» Problem details: Print the passage of the cesarean text starting with "Van Outen had a" and going on through "Lee Stephen Mead.", word for word.

In 2016, almost 28 percent of women who gave birth underwent a cesarean, which is a three-fold increase since the 1980s. This is including the 12.1 percent of the pregnant women who planned a cesarean way before their date of delivery – one in eight – in 2016-2017, which increased from 2015-2016's 11.5 percent. The remainder got a cesarean delivery in emergency.
According to doctors who attended to these women, many of them were advised to have planned cesareans to get around life-threatening complications that a normal delivery would have presented. However, the figures were also indicative of a rising trend among women to opt for their stomach getting sliced instead of having their baby vaginally because they are scared of having a natural childbirth.
Some women have had a horrible experience during the delivery of their first baby as they labored for several days in hospitals that contained overcrowded maternity units.
For instance, 43-year-old actress and presenter Denise van Outen had been so traumatized by stories that family and friends told her her about giving birth the natural way that she decided she would never risk her life and her baby's life by undergoing a natural delivery.
Van Outen had a planned cesarean when she had her now seven-year-old daughter Betsy, whom she raises with her ex-husband, 36-year-old musical theater performer and television actor Lee Stephen Mead.
“My sister had two very traumatic births that ended in an emergency C-section and it put the fear of God in me. And when I got pregnant, I was so stressed. I went for an elective cesarean because my mom almost died giving birth, I saw what my sister went through, and I was so scared,” Van Outen said.
She reiterated her stance of not being sorry that she chose to have birth via having a planned cesarean when she appeared on ITV's Loose Women show in August.
In 2011, the National Institute for Health and Care Excellence (NICE) made a statement that supported this sentiment of pregnant women and released new guidelines that mandated hospitals to offer cesarean services to women who chose to have them instead of the natural way of giving birth.
Shortly before this guidance was issued, some hospitals have reported a 40 percent rise in the number of women who were asking for the procedure in one year.
“These figures reflect the increasing number of complex births due to rising maternal age and obesity, together with more women with pre-existing medical conditions having babies. Together, these factors increase the risk of miscarriage, stillbirth, and a more complicated labor, resulting in medical interventions such as the need for planned or emergency cesarean sections, instrumental vaginal deliveries, and induced labors,” Royal College of Obstetricians and Gynaecologists spokesman Edward Morris said.
Women are normally encouraged to have the C-section if they go beyond two weeks past their due date, although this regulation varies among hospitals. (Related: Caesarean births more than double the risk of infant death vs. normal delivery.)
“While it can feel frustrating to go past a due date, this is only an estimated time. Pregnant women can always talk to their midwives about options including the risks and benefits to them and their babies of inductions, cesareans, and waiting longer for spontaneous labor,” Abi Wood, of the National Childbirth Trust, said.
While undergoing an elective C-section can have its benefits, such as having more control over the operation, knowing the date of operation in advance and so having the ability to plan around it, and taking advantage of the fact that the whole procedure is quick (it usually takes less than 45 minutes in total), it poses grave danger risks, such as the anesthetic causing your blood pressure to drop and giving you the “shakes”.

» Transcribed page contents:
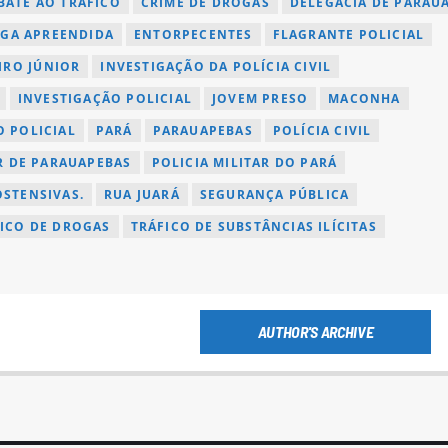
ATE AO TRÁFICO
CRIME DE DROGAS
DELEGACIA DE PARAU
GA APREENDIDA
ENTORPECENTES
FLAGRANTE POLICIAL
IRO JÚNIOR
INVESTIGAÇÃO DA POLÍCIA CIVIL
INVESTIGAÇÃO POLICIAL
JOVEM PRESO
MACONHA
 POLICIAL
PARÁ
PARAUAPEBAS
POLÍCIA CIVIL
AR DE PARAUAPEBAS
POLICIA MILITAR DO PARÁ
STENSIVAS.
RUA JUARÁ
SEGURANÇA PÚBLICA
ICO DE DROGAS
TRÁFICO DE SUBSTÂNCIAS ILÍCITAS
AUTHOR'S ARCHIVE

» Response for this exercise:
Van Outen had a planned cesarean when she had her now seven-year-old daughter Betsy, whom she raises with her ex-husband, 36-year-old musical theater performer and television actor Lee Stephen Mead.